Despite high rates of on-label persistence at 6 months, persistence with both guselkumab and SC TNFi did steadily decrease by 24 months. Although reasons for treatment discontinuation were not available in the claims data, predictors of low bDMARD persistence in PsA have been identified in the literature, including female sex, smoking, comorbidities commonly associated with PsA (e.g., obesity, cardiac conditions), and prior bDMARD/systemic treatment [28, 29, 31, 39, 40]. Consistently, persistence outcomes tended to be better in biologic-naïve than biologic-experienced patients in this study, and other patient characteristics may have also influenced persistence in both cohorts. Future research may evaluate the impact of comorbidities and prior exposure to different bDMARD classes on guselkumab persistence in patients with PsA.

The strengths of the study include its large sample size and the use of real-world data, which enhance the generalizability of the findings. The study utilized rigorous statistical methods, including overlap propensity score weighting, to balance the cohorts and address potential confounding variables. Additionally, the analysis spanned 24 months, providing a robust assessment of long-term treatment persistence outcomes.

Some limitations of the study design should be noted. Imputation of days of supply is a valid approach commonly used for claims-based persistence analysis [15, 21, 41]; however, it may occasionally lead to misclassification of treatment discontinuation. For instance, a filled prescription observed in the claims data does not necessarily ensure that the treatment was taken as prescribed. Additionally, treatment effectiveness and reasons for discontinuation (e.g., lack of effectiveness, adverse effects, inconvenient dosing, worsening of related conditions) could not be assessed using claims data. While patients could initiate other treatments following the index date, combination therapy (if any) was not considered in the persistence analysis. Patients with exposure to TNFi prior to initiating guselkumab were not included in this study. Moreover, SC TNFi were evaluated collectively rather than individually, consistent with how these therapies are addressed in current treatment guidelines [4].

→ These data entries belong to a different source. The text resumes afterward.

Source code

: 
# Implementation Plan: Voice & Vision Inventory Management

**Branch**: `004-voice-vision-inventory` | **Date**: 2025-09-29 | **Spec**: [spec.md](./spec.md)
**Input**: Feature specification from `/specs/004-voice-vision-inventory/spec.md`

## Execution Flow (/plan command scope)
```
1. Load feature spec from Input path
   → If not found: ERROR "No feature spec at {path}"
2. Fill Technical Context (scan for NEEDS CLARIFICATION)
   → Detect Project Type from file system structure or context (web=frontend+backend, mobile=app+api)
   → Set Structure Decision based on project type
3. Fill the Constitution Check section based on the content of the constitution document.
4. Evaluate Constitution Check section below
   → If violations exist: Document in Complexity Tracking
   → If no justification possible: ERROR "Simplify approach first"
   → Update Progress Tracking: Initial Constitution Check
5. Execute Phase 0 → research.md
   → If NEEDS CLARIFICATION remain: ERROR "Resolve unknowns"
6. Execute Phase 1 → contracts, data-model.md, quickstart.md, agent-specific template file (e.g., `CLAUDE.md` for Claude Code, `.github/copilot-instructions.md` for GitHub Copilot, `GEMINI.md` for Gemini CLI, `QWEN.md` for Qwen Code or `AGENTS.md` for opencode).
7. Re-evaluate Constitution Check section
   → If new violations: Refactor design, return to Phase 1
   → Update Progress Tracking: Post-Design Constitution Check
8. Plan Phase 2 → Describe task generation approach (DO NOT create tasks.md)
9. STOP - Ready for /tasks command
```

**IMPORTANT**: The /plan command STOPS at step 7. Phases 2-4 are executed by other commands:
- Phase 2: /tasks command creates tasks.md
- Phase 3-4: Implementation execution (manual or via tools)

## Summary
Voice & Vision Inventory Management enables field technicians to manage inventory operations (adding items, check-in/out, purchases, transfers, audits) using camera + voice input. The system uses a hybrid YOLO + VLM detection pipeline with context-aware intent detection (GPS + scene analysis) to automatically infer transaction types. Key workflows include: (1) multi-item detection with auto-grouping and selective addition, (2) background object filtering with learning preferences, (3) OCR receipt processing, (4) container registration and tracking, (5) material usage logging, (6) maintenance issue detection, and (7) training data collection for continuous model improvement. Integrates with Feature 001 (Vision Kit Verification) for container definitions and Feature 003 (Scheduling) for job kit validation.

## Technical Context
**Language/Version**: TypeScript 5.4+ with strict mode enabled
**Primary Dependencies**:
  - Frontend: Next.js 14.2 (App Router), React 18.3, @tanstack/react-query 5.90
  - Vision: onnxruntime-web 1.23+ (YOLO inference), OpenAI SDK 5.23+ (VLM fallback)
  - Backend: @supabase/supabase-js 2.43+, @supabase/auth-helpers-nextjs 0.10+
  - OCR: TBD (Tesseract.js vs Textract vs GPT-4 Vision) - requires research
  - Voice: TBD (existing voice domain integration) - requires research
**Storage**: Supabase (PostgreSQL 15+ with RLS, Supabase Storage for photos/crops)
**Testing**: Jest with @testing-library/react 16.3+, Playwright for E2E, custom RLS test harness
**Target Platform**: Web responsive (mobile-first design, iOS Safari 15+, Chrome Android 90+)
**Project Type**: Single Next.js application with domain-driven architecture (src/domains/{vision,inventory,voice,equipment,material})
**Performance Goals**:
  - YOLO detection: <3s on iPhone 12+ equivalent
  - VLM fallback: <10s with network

While the two cohorts were balanced using overlap propensity score weighting, variables that were underreported or not available in the database, such as psoriasis severity, disease activity, domain involvement, and clinical manifestations, may have led to residual confounding. As there was only limited information on provider specialty available in the database, this was not included in the analysis. Some baseline characteristics remained imbalanced after weighting (e.g., use of bDMARDs and csDMARDs); however, their inclusion as covariates in the weighted persistence analysis minimized any confounding effects. Additionally, although speculative, the exclusion criterion of a prior diagnosis code for ankylosing spondylitis may have inadvertently prevented inclusion of some patients with PsA and axial disease in the analysis population. Conversely, patients with prior or active exposure to treatments indicated only for plaque psoriasis at the time of study conduct (e.g., tildrakizumab, brodalumab) were included in the analysis, and their effects on guselkumab or SC TNFi persistence are unknown. As with all claims-based studies, there may have been billing inaccuracies or omissions in coded procedures, diagnoses, and pharmacy claims, and the extent of these factors is unknown. Lastly, as this study included patients with commercial health plans, the results may not be generalizable to patients with no or other health insurance coverage, or patients outside of the USA.